Caught in the middle is Mason, who said in 2018, “It’s really disappointing these rather elderly gentlemen are still at loggerheads.”

Reps for the group did not immediately respond to Variety‘s request for comment.

The members of Pink Floyd, which first formed in 1965, always have had fractious personal relations, even as they became one of the most commercially successful rock acts in history. The group initially split in 1983 after Waters increasingly became the band’s dominant songwriter over the preceding decade (Wright had left a couple of years earlier). In the mid-‘80s Gilmour reunited the band under the Pink Floyd name without Waters, toured stadiums and released several albums, while Waters pursued a solo career and played considerably smaller venues.

Over the decades the bandmembers have argued about virtually everything, often publicly. The recent release of a remastered edition of the group’s 1977 album “Animals” was held up for months over disagreements regarding Waters’ liner notes, which he eventually published on his website with a snarky note about the other members. And two different 50th anniversary editions of their epochal 1973 album “Dark Side of the Moon” are on the way: a remastered version from the band’s camp, and a newly recorded one from Waters that did not include his erstwhile bandmates. (Waters told the Telegraph last month, “I wrote ‘Dark Side of the Moon.’ Let’s get rid of all this ‘we’ crap! Of course we were a band, there were four of us, we all contributed – but it’s my project and I wrote it.” However, he is the sole credited writer on just three of the album’s 10 songs, which may complicate plans to release his new version.)

Yet the band was always savvy about the value of the catalog and far-sighted about its ownership: On a purely business level, the Pink Floyd recorded-music catalog, not to mention its merchandising rights, is one of the most valuable in contemporary music; it also includes classic albums like “The Wall,” “Wish You Were Here,” “Meddle,” “Piper at the Gates of Dawn,” “More” and more. (Song publishing is not included in the prospective Pink Floyd deal.) And after the sales of catalogs by Bob Dylan, Bruce Springsteen — both for a total of around $600 million — Neil Young, Stevie Nicks, James Brown (all around the low nine figures) and many others, it is one of the most lucrative and desirable known to be on the market.

Although the group participated in the boxed-set mania of the 1990s, they held back most of the vast amount of archival material in their vaults until they acquired the rights to the catalog (presumably in a contract renegotiation), and in 2016 began a lavish reissue campaign that includes dozens of unreleased songs, alternate versions, live recordings and videos. The first of these, “The Early Years 1965-1972,” was released in 2016 in formats ranging from a 2-CD set to a gargantuan 33-disc, $699 deluxe edition. Although many expected the next set to feature the band’s commercial peak years of 1973-80 — which include “Dark Side of the Moon,” “Wish You Were Here,” “Animals” and “The Wall” — instead the group released a collection of less-popular material from the ‘90s. Why? Because the catalog is much more valuable with that peak-era material still in the vault, which would enable the buyer to release it; even the forthcoming “Dark Side” anniversary reissue contains no previously unreleased material.

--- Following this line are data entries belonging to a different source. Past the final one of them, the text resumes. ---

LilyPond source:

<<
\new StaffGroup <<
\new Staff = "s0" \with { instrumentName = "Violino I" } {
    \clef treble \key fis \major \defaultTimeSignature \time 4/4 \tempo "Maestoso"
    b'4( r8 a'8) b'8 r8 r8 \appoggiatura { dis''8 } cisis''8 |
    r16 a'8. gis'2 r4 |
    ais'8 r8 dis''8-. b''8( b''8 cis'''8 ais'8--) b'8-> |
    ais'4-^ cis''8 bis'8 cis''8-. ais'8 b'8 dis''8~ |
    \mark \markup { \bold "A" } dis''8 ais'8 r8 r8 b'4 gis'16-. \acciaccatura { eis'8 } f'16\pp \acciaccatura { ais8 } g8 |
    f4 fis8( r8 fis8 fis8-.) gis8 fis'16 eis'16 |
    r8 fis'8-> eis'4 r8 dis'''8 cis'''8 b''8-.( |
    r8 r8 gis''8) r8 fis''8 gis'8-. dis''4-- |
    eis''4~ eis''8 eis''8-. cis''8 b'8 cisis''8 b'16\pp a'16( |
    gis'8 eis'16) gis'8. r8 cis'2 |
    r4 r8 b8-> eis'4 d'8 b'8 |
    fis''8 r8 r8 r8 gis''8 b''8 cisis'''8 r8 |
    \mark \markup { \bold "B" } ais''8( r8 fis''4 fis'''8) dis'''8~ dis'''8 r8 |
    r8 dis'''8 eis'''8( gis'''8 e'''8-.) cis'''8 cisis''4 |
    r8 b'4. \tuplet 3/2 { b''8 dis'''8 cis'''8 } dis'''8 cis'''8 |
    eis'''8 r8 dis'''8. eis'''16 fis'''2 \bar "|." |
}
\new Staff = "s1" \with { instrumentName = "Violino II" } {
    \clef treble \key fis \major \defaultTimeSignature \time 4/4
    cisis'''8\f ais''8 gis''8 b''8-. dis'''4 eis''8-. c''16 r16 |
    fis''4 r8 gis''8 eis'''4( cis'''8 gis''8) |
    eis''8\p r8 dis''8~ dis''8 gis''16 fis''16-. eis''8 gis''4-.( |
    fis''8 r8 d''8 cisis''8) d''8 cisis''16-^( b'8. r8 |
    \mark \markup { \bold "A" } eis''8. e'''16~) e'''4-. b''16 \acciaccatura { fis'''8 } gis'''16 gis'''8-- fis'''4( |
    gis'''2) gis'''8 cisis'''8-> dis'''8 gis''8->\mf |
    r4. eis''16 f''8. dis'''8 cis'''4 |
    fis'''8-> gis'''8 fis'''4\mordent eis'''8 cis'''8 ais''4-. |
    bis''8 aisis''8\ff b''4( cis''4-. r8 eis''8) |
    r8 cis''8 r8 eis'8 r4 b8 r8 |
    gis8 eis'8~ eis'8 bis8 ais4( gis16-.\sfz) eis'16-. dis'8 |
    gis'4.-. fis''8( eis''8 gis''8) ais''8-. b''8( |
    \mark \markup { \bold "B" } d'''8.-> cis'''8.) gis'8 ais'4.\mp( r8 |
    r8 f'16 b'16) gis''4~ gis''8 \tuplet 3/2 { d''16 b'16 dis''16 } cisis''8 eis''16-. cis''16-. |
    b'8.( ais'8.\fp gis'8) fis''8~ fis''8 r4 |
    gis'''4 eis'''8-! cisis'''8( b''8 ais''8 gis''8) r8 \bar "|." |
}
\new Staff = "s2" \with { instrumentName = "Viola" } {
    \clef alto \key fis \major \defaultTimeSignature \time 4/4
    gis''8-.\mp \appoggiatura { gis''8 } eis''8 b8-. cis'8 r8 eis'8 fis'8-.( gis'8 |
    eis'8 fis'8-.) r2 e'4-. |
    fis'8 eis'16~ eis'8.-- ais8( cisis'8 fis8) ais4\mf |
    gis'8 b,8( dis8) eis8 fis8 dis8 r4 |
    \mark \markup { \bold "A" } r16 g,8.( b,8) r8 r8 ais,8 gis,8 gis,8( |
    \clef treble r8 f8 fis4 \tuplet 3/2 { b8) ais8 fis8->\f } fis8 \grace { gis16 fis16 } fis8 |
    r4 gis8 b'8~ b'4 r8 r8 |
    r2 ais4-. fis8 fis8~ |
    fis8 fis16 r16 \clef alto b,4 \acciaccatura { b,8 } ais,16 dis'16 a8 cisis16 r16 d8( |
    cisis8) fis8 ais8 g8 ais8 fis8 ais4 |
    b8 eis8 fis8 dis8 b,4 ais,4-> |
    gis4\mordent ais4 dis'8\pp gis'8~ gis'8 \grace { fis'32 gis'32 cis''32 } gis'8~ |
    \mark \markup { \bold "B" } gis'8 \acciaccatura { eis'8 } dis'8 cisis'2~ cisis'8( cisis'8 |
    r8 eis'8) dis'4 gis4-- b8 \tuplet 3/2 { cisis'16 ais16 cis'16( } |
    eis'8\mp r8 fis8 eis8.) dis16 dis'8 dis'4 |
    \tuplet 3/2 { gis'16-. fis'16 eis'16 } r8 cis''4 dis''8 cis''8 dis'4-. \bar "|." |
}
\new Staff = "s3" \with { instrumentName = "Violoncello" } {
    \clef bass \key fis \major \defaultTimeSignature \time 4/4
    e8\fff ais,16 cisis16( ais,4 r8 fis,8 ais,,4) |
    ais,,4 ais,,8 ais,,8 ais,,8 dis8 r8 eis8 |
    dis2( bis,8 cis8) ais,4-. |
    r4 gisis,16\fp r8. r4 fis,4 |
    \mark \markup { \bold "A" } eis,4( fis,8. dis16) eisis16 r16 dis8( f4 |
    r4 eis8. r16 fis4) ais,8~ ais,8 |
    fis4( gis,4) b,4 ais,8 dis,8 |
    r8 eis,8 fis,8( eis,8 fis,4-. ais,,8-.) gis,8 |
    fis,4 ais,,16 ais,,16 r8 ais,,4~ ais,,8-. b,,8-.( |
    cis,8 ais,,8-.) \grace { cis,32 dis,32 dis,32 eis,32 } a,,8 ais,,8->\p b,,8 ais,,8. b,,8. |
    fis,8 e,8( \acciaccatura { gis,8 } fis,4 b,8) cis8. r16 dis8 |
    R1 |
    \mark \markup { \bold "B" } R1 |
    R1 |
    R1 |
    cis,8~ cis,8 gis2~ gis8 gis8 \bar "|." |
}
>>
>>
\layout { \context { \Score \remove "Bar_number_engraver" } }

However, Waters’ recent remarks gave pause to some prospective buyers — which FT said include Sony Music, Warner Music, BMG, Primary Wave and Blackstone-backed Hipgnosis Songs Capital — and arguably have had a negative impact on the value of the catalog. At least one potential buyer is known to have pulled out because of them.

Of course, it’s possible that the band members, all of whom are in their late 70s, and their advisers have decided to bide their time for a while longer, let the tempest around Waters’ comments subside, and try again in a couple of years. After all, they’ve waited this long.

“It’s one of the most valuable music catalogs of the past 50 years,” one source concluded. “Will it be worth as much in two or five years — or worth even more? Sure. They can afford to wait.”